→ **Work instructions**: Could the records be returned exactly, with the pictures left out?
===== Supplied entries =====
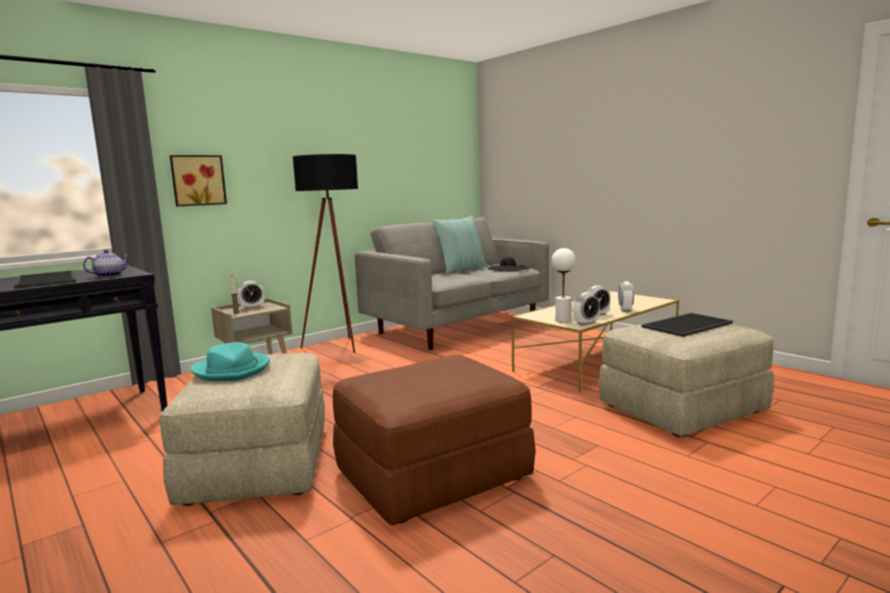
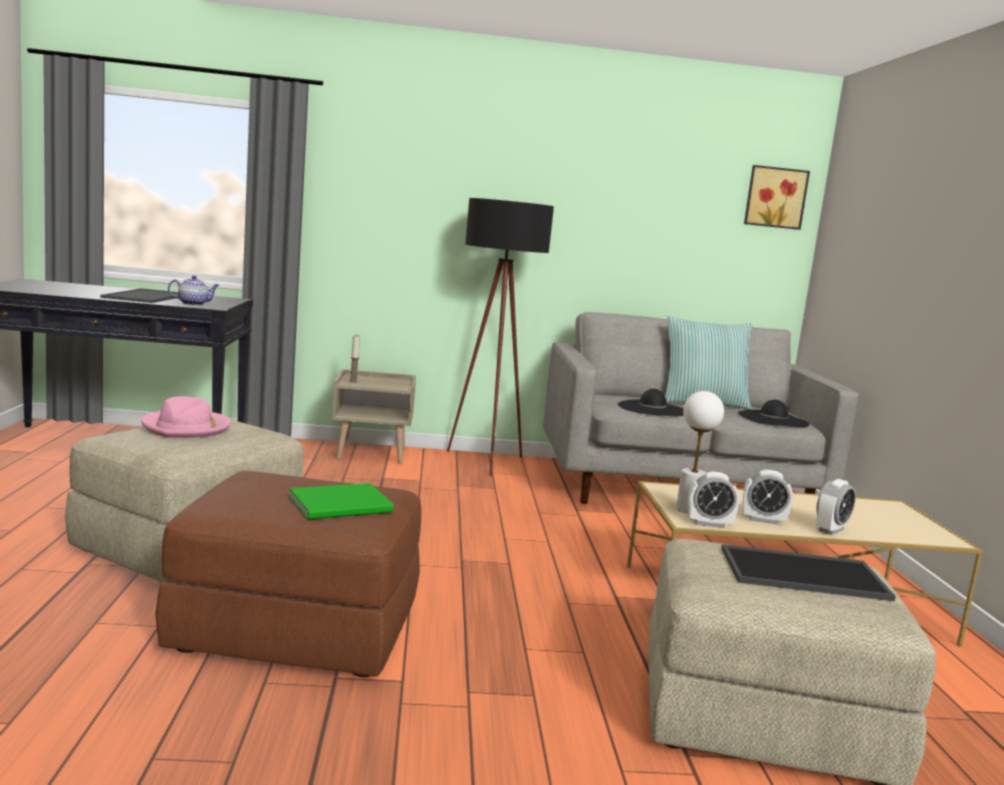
camera: 35 degrees right, 0 degrees up
picture [170,155,227,206] -> picture moved to [744,165,810,230]
turquoise hat [191,342,270,381] -> pink hat [141,396,231,438]
alarm clock [238,281,264,309] -> none
none -> green book [289,483,394,520]
none -> black hat [618,389,684,416]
=====
→ **Written response**:
camera: 35 degrees right, 0 degrees up
picture [170,155,227,206] -> picture moved to [744,165,810,230]
turquoise hat [191,342,270,381] -> pink hat [141,396,231,438]
alarm clock [238,281,264,309] -> none
none -> green book [289,483,394,520]
none -> black hat [618,389,684,416]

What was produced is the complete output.